Censura
EUA dizem que ‘censura’ de Moraes pode prejudicar eleições no Brasil
Um relatório elaborado pelo Comitê Judiciário da Câmara dos Estados Unidos faz críticas diretas a Alexandre de Moraes apontando violações à liberdade de expressão com repercussões que ultrapassariam o Brasil e alcançariam também os Estados Unidos.
De acordo com o documento, produzido sob liderança de parlamentares do Partido Republicano, decisões do magistrado estão em uma “campanha de censura e lawfare”, com potencial de afetar o ambiente democrático brasileiro, inclusive no contexto das eleições de 2026.
O texto afirma que “a campanha de censura e lawfare do ministro Moraes atinge o cerne da democracia brasileira e ameaça a liberdade de expressão nos Estados Unidos”.

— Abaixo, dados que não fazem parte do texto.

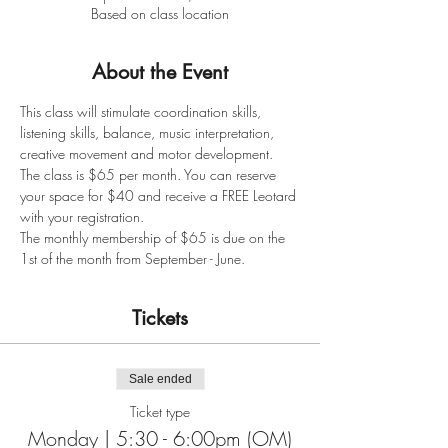
Based on class location
About the Event
This class will stimulate coordination skills, 
listening skills, balance, music interpretation, 
creative movement and motor development. 
The class is $65 per month. You can reserve 
your space for $40 and receive a FREE Leotard 
with your registration. 
The monthly membership of $65 is due on the 
1st of the month from September - June. 
Tickets
Sale ended
Ticket type
Monday | 5:30 - 6:00pm (OM)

Segundo o documento, “As ordens de censura e o lawfare conduzidos pelo ministro Moraes contra a família Bolsonaro e seus apoiadores podem prejudicar significativamente sua capacidade de se expressar online sobre temas de interesse público nos meses que antecedem a eleição presidencial brasileira”.

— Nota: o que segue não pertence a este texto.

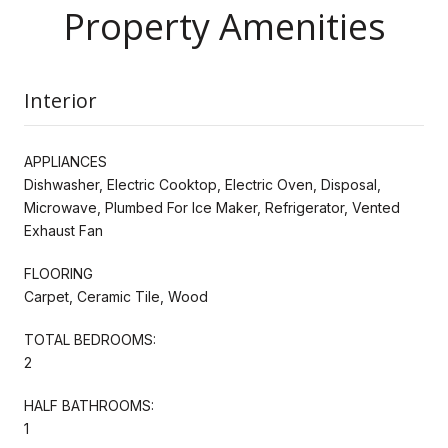
Property Amenities
Interior
APPLIANCES
Dishwasher, Electric Cooktop, Electric Oven, Disposal,
Microwave, Plumbed For Ice Maker, Refrigerator, Vented
Exhaust Fan
FLOORING
Carpet, Ceramic Tile, Wood
TOTAL BEDROOMS:
2
HALF BATHROOMS:
1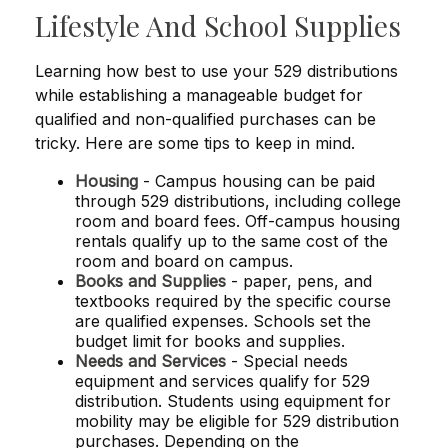
Lifestyle And School Supplies
Learning how best to use your 529 distributions
while establishing a manageable budget for
qualified and non-qualified purchases can be
tricky. Here are some tips to keep in mind.
Housing
- Campus housing can be paid
through 529 distributions, including college
room and board fees. Off-campus housing
rentals qualify up to the same cost of the
room and board on campus.
Books and Supplies
- paper, pens, and
textbooks required by the specific course
are qualified expenses. Schools set the
budget limit for books and supplies.
Needs and Services
- Special needs
equipment and services qualify for 529
distribution. Students using equipment for
mobility may be eligible for 529 distribution
purchases. Depending on the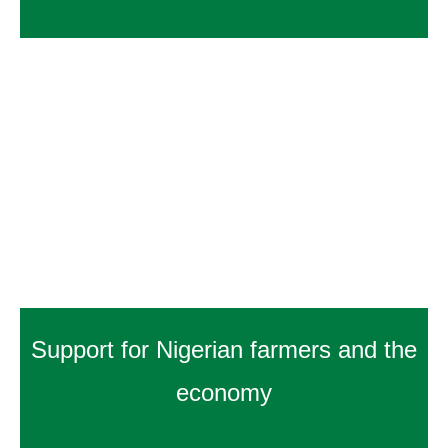
Support for Nigerian farmers and the
economy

Para sustentar as acusações, o comitê afirma ter obtido, por meio de medidas judiciais em território americano, cópias de decisões emitidas por Moraes e por outros órgãos da Justiça brasileira.
Essas determinações teriam sido direcionadas a empresas de tecnologia sediadas nos Estados Unidos, com ordens de remoção de conteúdos e suspensão de perfis.

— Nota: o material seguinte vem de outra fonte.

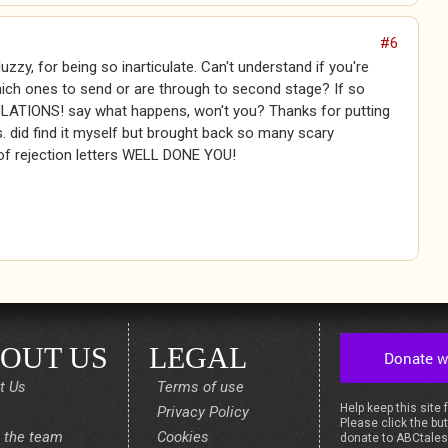
#6
Muzzy, for being so inarticulate. Can't understand if you're
ich ones to send or are through to second stage? If so
TIONS! say what happens, won't you? Thanks for putting
. did find it myself but brought back so many scary
f rejection letters WELL DONE YOU!
OUT US
LEGAL
t Us
Terms of use
Help keep this site 
Privacy Policy
Please click the but
 the team
Cookies
donate to ABCtale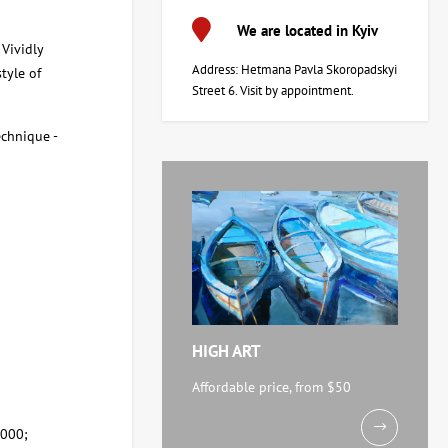
We are located in Kyiv
 Vividly
Address: Hetmana Pavla Skoropadskyi
style of
Street 6. Visit by appointment.
echnique -
HIGH ART
Affordable price, from $50
,000;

O material reúne 85 anexos, a maior parte composta por decisões judiciais relacionadas à retirada de publicações e bloqueio de contas em plataformas digitais.
Entre os exemplos citados, estão quatro ordens direcionadas ao Spotify para exclusão de conteúdos do influenciador Bruno Aiub, conhecido como Monark.
Outro trecho do relatório menciona decisões datadas de 23 de setembro de 2025, que determinou coleta de dados e a restrição de conteúdos ligados a Eduardo Bolsonaro e a outros dois indivíduos.
Em outro ponto, o relatório sustenta que “Baseado em novos documentos obtidos pelo Comitê, este relatório fornece evidências adicionais de como o regime de censura do Brasil mina a liberdade de expressão nos Estados Unidos, por meio da edição de ordens de remoção de conteúdo com efeitos globais, parcerias com censores em outros países e pela remoção de proteções legais das plataformas de redes sociais”.
O texto ainda afirma que “Ordens judiciais brasileiras — notadamente do ministro Moraes — não apenas buscaram obrigar empresas de tecnologia a remover ou censurar contas no Brasil, mas também globalmente, o que infringe diretamente a liberdade de expressão online nos Estados Unidos.”
Em outro trecho, conclui: “Com essas ordens, o ministro Moraes buscou explicitamente censurar em escala global aqueles que o criticam e ao Supremo Tribunal Federal”.
As conclusões do relatório surgem em meio ao aumento das tensões entre o magistrado brasileiro e o governo dos Estados Unidos, atualmente liderado por Donald Trump.
Segundo informações de bastidores, autoridades americanas avaliam a possibilidade de aplicar novas sanções contra Moraes com base na Lei Magnitsky.